After sitting dormant for about a year, I decided to give the Musicmaster a little TLC.

I bought a Shure SC35 cart/stylus and some silicone damping fluid. Sanded and oiled the plinth. I'm still tweaking things with the tonearm and experimenting with the VTF, spindle to pivot distance, and some slight ground noise problems.

It sound rather good so far. The SC35C sounds a bit rolled-off on top. But it has a real stiff cantilever and still needs to loosen up. I've got a little scale and have VTF set at 4.1 grams. Before I had the scale I had the VTF up almost at 6 grams. The cart/stylus is good for 4-5 grams. Seems to sound good at 4 grams. However, 5.8 grams sounded just as good.....still working on that.

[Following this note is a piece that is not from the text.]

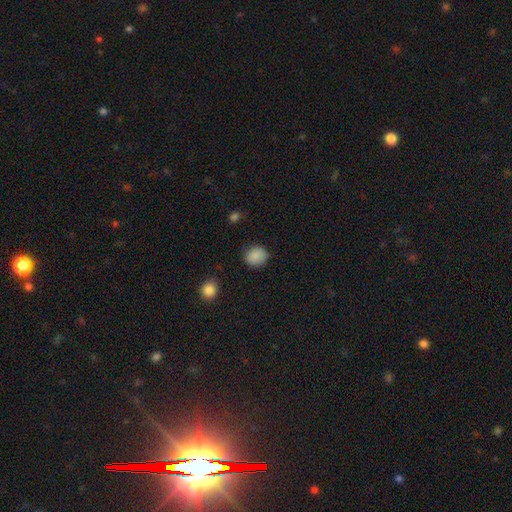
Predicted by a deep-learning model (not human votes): A smooth galaxy with no disk features (86%) that is round (76%). Merging: none (83%).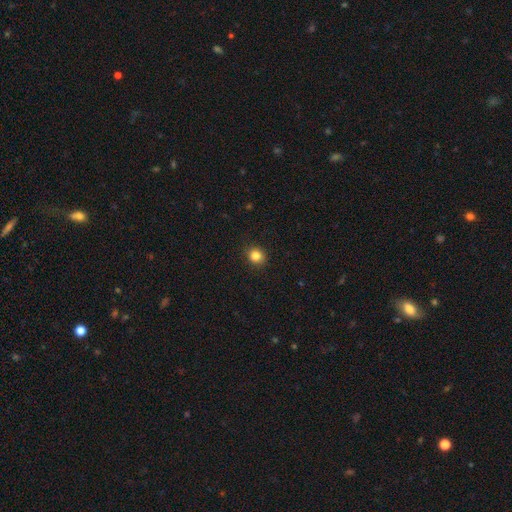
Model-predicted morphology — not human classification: smooth_or_featured: smooth (p=0.84) [alt: star or artifact p=0.11]
how_rounded: round (p=0.83) [alt: in between p=0.16]
merging: none (p=0.91) [alt: minor disturbance p=0.06]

I broke the law and had a Shure P mount 800E mounted on the Velvet Touch. I had to kinda pooge it in the cartridge slide (kasol), but once I dialed in in, it had a rather good sound. A little better on the top-end. The 800E has a elliptical stylus. The SC35C has a Sperical stylus. I'm wondering if I prefer the elliptical type........

The 800E has a VTF of .75 to 1.5 grams. A little light for this flintstone tonearm, and maybe a little rough on it, but it sure did sound good.............

This thing is fun to listen too, along with old school records.